ACTIVITY:
In the records below, reproduce verbatim every line from the one containing "Osterrätsel: Lesen, suchen, finden… gewinnen" up to and including the one containing "ウエブリーディング様 モデルハウス". Omit the pictures from your output.

RECORDS SHOWN:
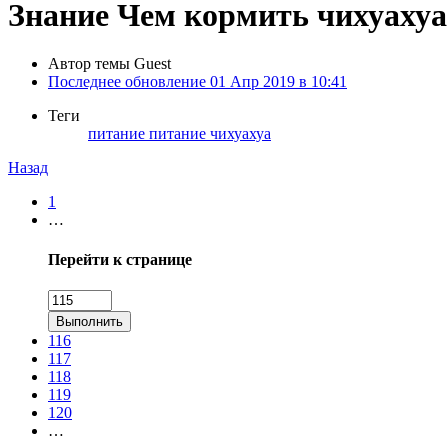
Знание
Чем кормить чихуахуа
Автор темы
Guest
Последнее обновление
01 Апр 2019 в 10:41
Теги
питание
питание чихуахуа
Назад
1
…
Перейти к странице
Выполнить
116
117
118
119
120
…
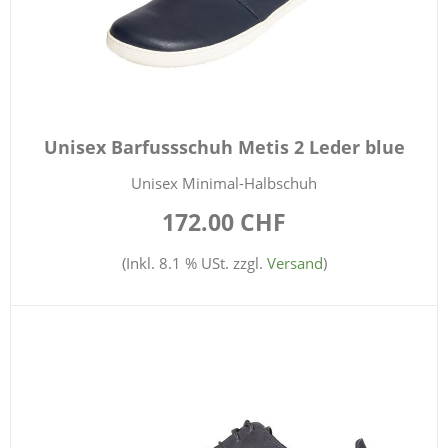
Unisex Barfussschuh Metis 2 Leder blue
Unisex Minimal-Halbschuh
172.00 CHF
(Inkl. 8.1 % USt. zzgl.
Versand
)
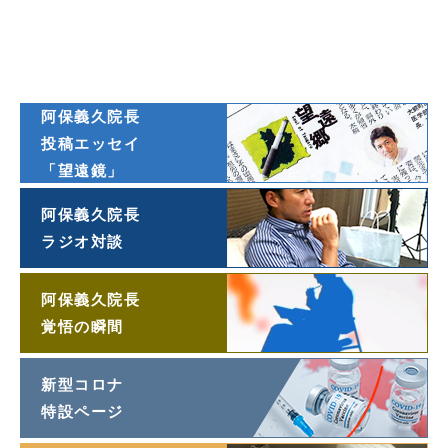
ダイヤモンド
オンライン連載
阿保義久院長
投稿エッセイ
「望遠鏡」
阿保義久院長
ラジオ対談
阿保義久院長
覚悟の瞬間
新型コロナ
特設ページ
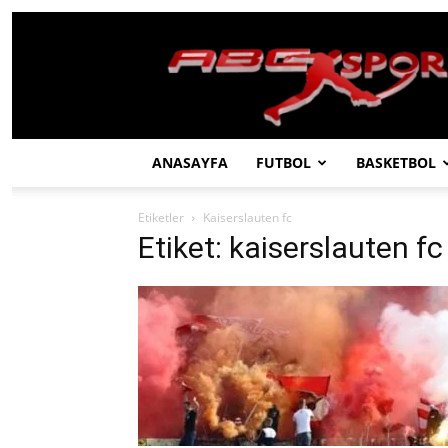
ABC
SPOR
ANASAYFA
FUTBOL
BASKETBOL
Etiketler
Kaiserslauten fc
Etiket: kaiserslauten fc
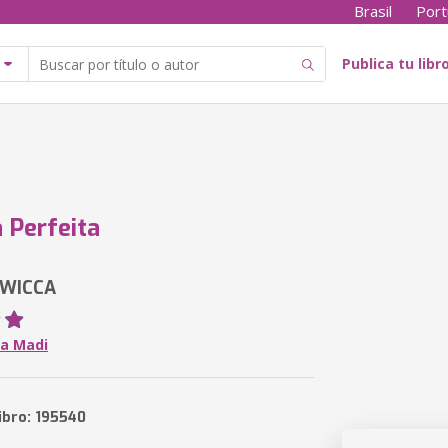
Brasil
Port
Publica tu libr
 Perfeita
A WICCA
na Madi
ibro: 195540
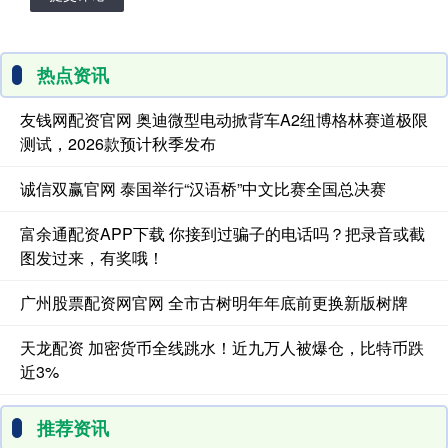
热点资讯
友钱网配资官网 奥迪微型电动掀背车A2纽博格林赛道极限
测试，2026款预计秋季发布
诚信双赢官网 泰国举行“汉语桥”中文比赛全国总决赛
富余通配资APP下载 你接到过骗子的电话吗？把录音或截
图发过来，有奖哦！
广州股票配资网官网 全市古树明年年底前更换新版树牌
天龙配资 加密货币全线跳水！近九万人被爆仓，比特币跌
近3%
推荐资讯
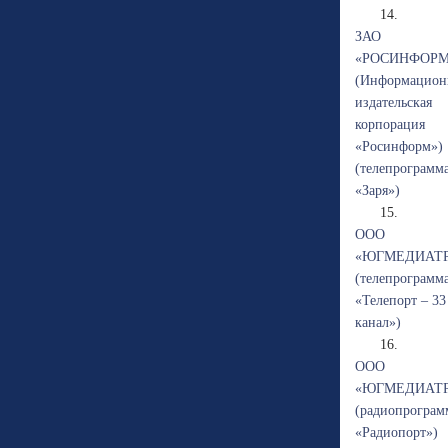
14.
ЗАО
«РОСИНФОРМ
(Информацион
издательская
корпорация
«Росинформ»)
(телепрограмм
«Заря»)
15.
ООО
«ЮГМЕДИАТ
(телепрограмм
«Телепорт – 33
канал»)
16.
ООО
«ЮГМЕДИАТ
(радиопрограм
«Радиопорт»)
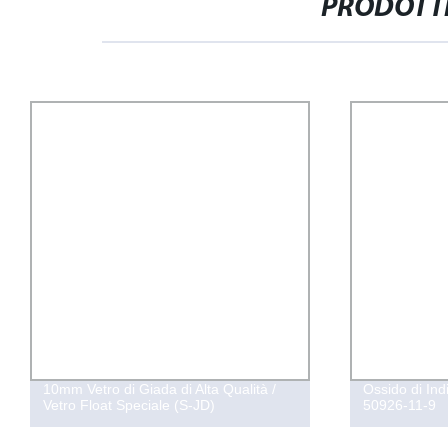
PRODOTTI
10mm Vetro di Giada di Alta Qualità /
Ossido di In
Vetro Float Speciale (S-JD)
50926-11-9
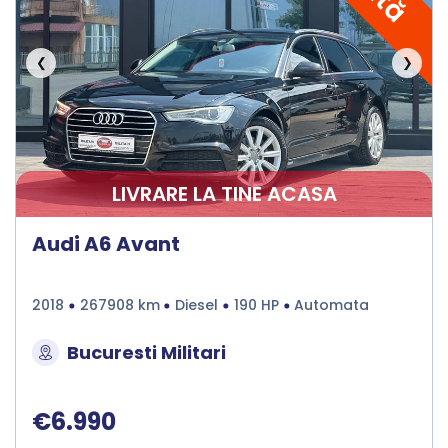
❮
❯
LIVRARE LA TINE ACASA
Audi A6 Avant
2018
267908 km
Diesel
190 HP
Automata
Bucuresti Militari
€6.990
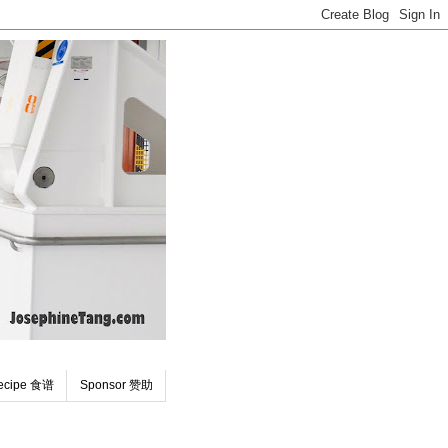
ecipe 食谱
Sponsor 赞助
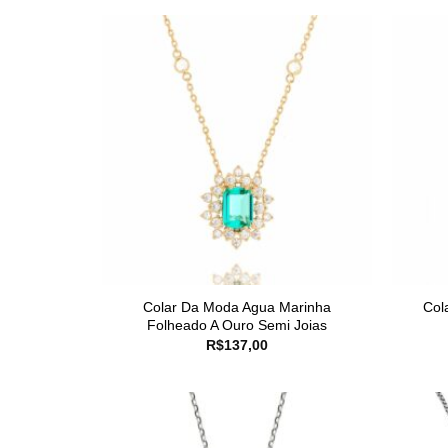
Colar Da Moda Agua Marinha
Col
Folheado A Ouro Semi Joias
R$
137,00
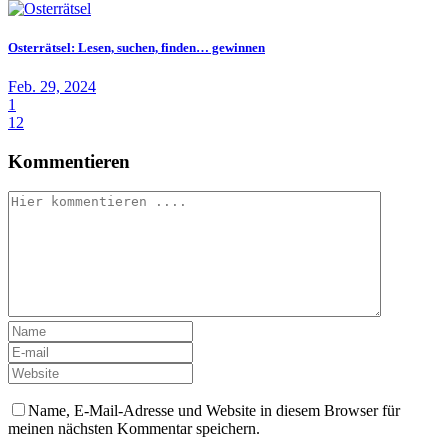
Osterrätsel: Lesen, suchen, finden… gewinnen
Feb. 29, 2024
1
12
Kommentieren
Name, E-Mail-Adresse und Website in diesem Browser für
meinen nächsten Kommentar speichern.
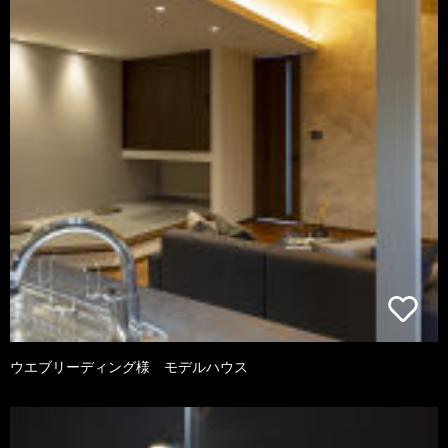
ウエブリーディング様 モデルハウス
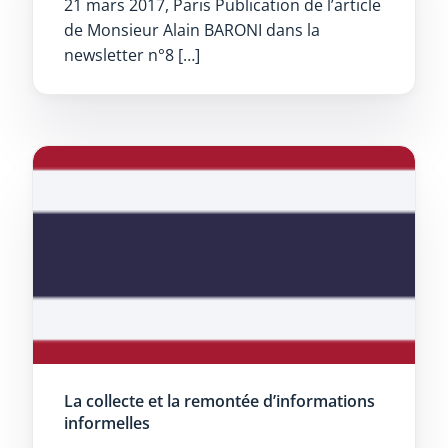
21 mars 2017, Paris Publication de l’article
de Monsieur Alain BARONI dans la
newsletter n°8 […]
La collecte et la remontée d’informations
informelles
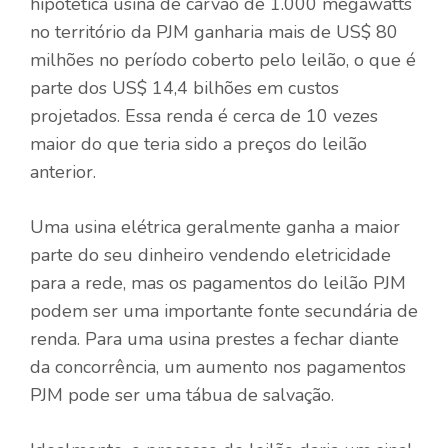
hipotética usina de carvão de 1.000 megawatts
no território da PJM ganharia mais de US$ 80
milhões no período coberto pelo leilão, o que é
parte dos US$ 14,4 bilhões em custos
projetados. Essa renda é cerca de 10 vezes
maior do que teria sido a preços do leilão
anterior.
Uma usina elétrica geralmente ganha a maior
parte do seu dinheiro vendendo eletricidade
para a rede, mas os pagamentos do leilão PJM
podem ser uma importante fonte secundária de
renda. Para uma usina prestes a fechar diante
da concorrência, um aumento nos pagamentos
PJM pode ser uma tábua de salvação.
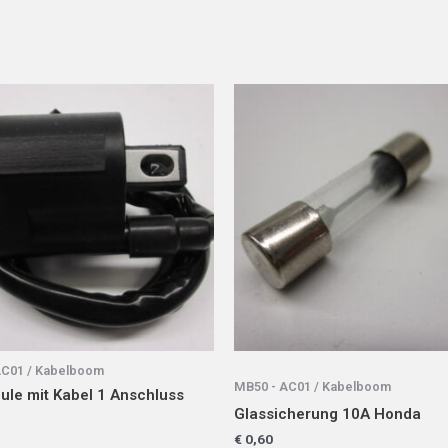
AC01 / Kabelboom
MB50 - AC01 / Kabelboom
ule mit Kabel 1 Anschluss
Glassicherung 10A Honda
€
0,60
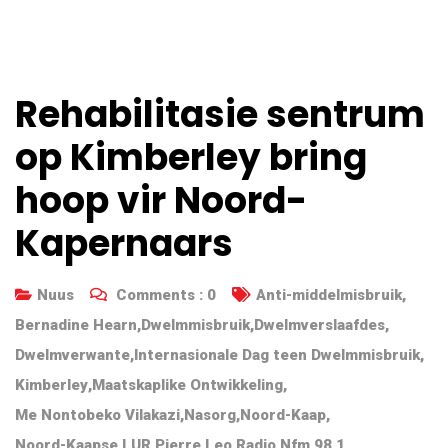
Rehabilitasie sentrum
op Kimberley bring
hoop vir Noord-
Kapernaars
Nuus
Comments :
0
Anti-middelmisbruik
,
Bernadine Hearn
,
Dwelmmisbruik
,
Dwelmverslaafdes
,
Dwelmverwante
,
Internasionale Dag teen Dwelmmisbruik
,
Kimberley
,
Maatskaplike Ontwikkeling
,
Me Nontobeko Vilakazi
,
Nasorg
,
Noord-Kaap
,
Noord-Kaapse LUR
,
Pierre Leo
,
Radio Nfm 98.1
,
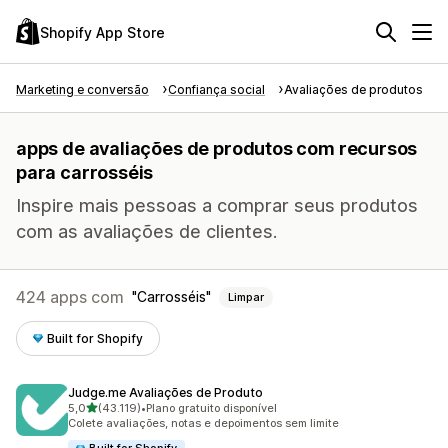
Shopify App Store
Marketing e conversão
Confiança social
Avaliações de produtos
apps de avaliações de produtos com recursos
para carrosséis
Inspire mais pessoas a comprar seus produtos
com as avaliações de clientes.
424 apps com
Carrosséis
Limpar
Built for Shopify
Judge.me Avaliações de Produto
de 5 estrelas
5,0
(43.119)
•
Plano gratuito disponível
43119 avaliações ao todo
Colete avaliações, notas e depoimentos sem limite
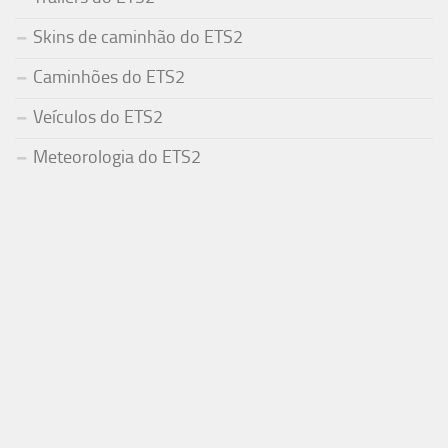
Skins de caminhão do ETS2
Caminhões do ETS2
Veículos do ETS2
Meteorologia do ETS2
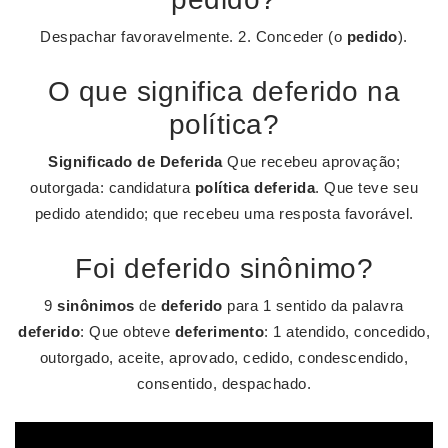
Despachar favoravelmente. 2. Conceder (o
pedido
).
O que significa deferido na
política?
Significado de Deferida
Que recebeu aprovação;
outorgada: candidatura
política deferida
. Que teve seu
pedido atendido; que recebeu uma resposta favorável.
Foi deferido sinônimo?
9
sinônimos
de
deferido
para 1 sentido da palavra
deferido
: Que obteve
deferimento
: 1 atendido, concedido,
outorgado, aceite, aprovado, cedido, condescendido,
consentido, despachado.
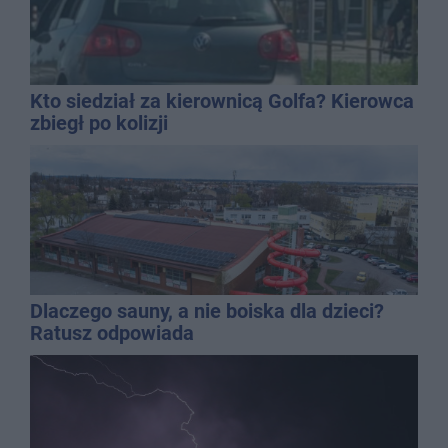
Kto siedział za kierownicą Golfa? Kierowca
zbiegł po kolizji
Dlaczego sauny, a nie boiska dla dzieci?
Ratusz odpowiada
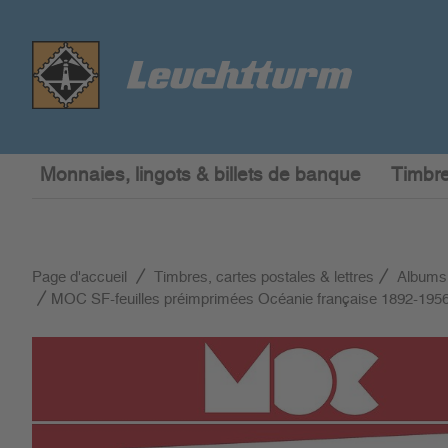
Monnaies, lingots & billets de banque
Timbre
Page d'accueil
Timbres, cartes postales & lettres
Albums
MOC SF-feuilles préimprimées Océanie française 1892-195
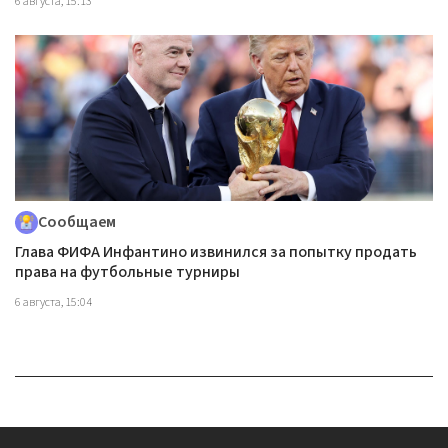
6 августа, 15:13
Сообщаем
Глава ФИФА Инфантино извинился за попытку продать
права на футбольные турниры
6 августа, 15:04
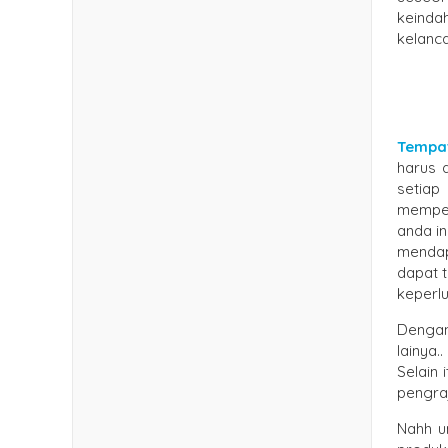
keindah
kelanc
Tempat 
harus d
setiap
memper
anda i
mendapa
dapat t
keperl
Dengan
lainya.
Selain 
pengra
Nahh u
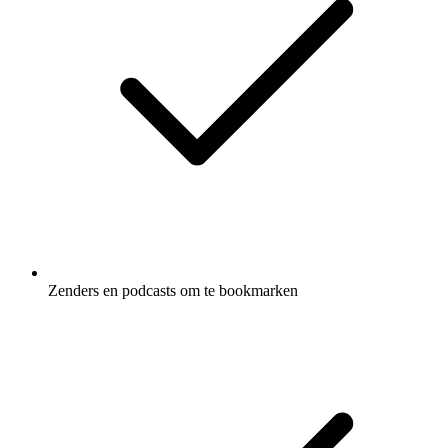
Zenders en podcasts om te bookmarken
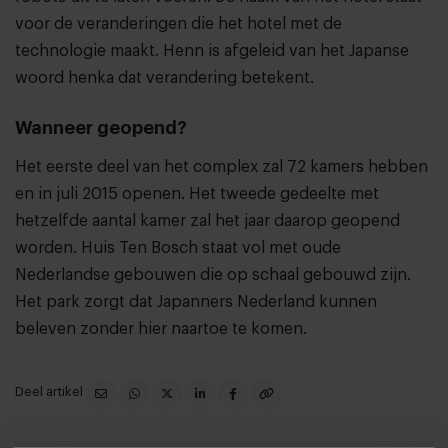
voor de veranderingen die het hotel met de
technologie maakt. Henn is afgeleid van het Japanse
woord henka dat verandering betekent.
Wanneer geopend?
Het eerste deel van het complex zal 72 kamers hebben
en in juli 2015 openen. Het tweede gedeelte met
hetzelfde aantal kamer zal het jaar daarop geopend
worden. Huis Ten Bosch staat vol met oude
Nederlandse gebouwen die op schaal gebouwd zijn.
Het park zorgt dat Japanners Nederland kunnen
beleven zonder hier naartoe te komen.
Deel artikel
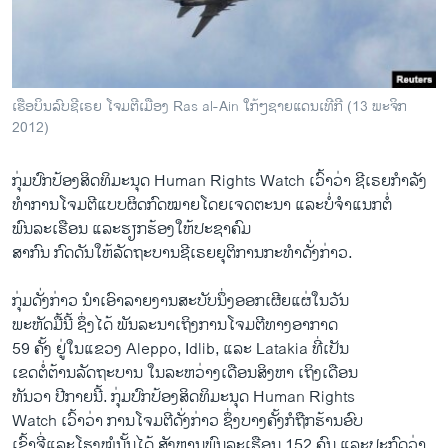
ພາສາອັງກິດ
ວີດີໂອ
ສຽງ
ເຮືອບິນລົບຊີເຣຍ ໂຈມຕີເມືອງ Ras al-Ain ໃກ້ໆຊາຍແດນເທີກີ (13 ພະຈິກ
2012)
ລາຍການກະຈາຍສຽງ
ຕິດຕາມພວກເຮົາ ທີ່
ລາຍງານ
ກຸ່ມປົກປ້ອງສິດທິມະນຸດ Human Rights Watch ເວົ້າວ່າ ຊີເຣຍກໍາລັງ
ທຳການໂຈມຕີແບບຜິດກົດໝາຍໂດຍເຈດຕະນາ ແລະບໍ່ຈໍາແນກຕໍ່
ພົນລະເຮືອນ ແລະຮຽກຮ້ອງໃຫ້ປະຊາຄົມ
ພາສາຕ່າງໆ
ສາກົນ ກົດດັນໃຫ້ລັດຖະບານຊີເຣຍຍຸຕິການກະທໍາດັ່ງກ່າວ.
ກຸ່ມດັ່ງກ່າວ ນໍາເອົາລາຍງານສະບັບນຶ່ງອອກເຜີຍແຜ່ໃນວັນ
ພະຫັດມື້ນີ້ ຊຶ່ງໄດ້ ພັນລະນາເຖິງການໂຈມຕີທາງອາກາດ
59 ຄັ້ງ ຢູ່ໃນແຂວງ Aleppo, Idlib, ແລະ Latakia ທີ່ເປັນ
ເຂດຕໍ່ຕ້ານລັດຖະບານ ໃນລະຫວ່າງເດືອນສິງຫາ ເຖິງເດືອນ
ທັນວາ ປີກາຍນີ້. ກຸ່ມປົກປ້ອງສິດທິມະນຸດ Human Rights
Watch ເວົ້າວ່າ ການໂຈມຕີດັ່ງກ່າວ ຊຶ່ງບາງຄັ້ງກໍຖືກຮ້ານອົບ
ເຂົ້າຈີ່ແລະໂຮງໝໍນັ້ນໄດ້ ສັງຫານພົນລະເຮືອນ 152 ຄົນ ແລະປະກົດວ່າ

RESPONSE FOR THIS EXERCISE:
Osterrätsel: Lesen, suchen, finden… gewinnen
Feb. 29, 2024
1
12
Kommentieren
Name, E-Mail-Adresse und Website in diesem Browser für
meinen nächsten Kommentar speichern.
ウエブリーディング様 モデルハウス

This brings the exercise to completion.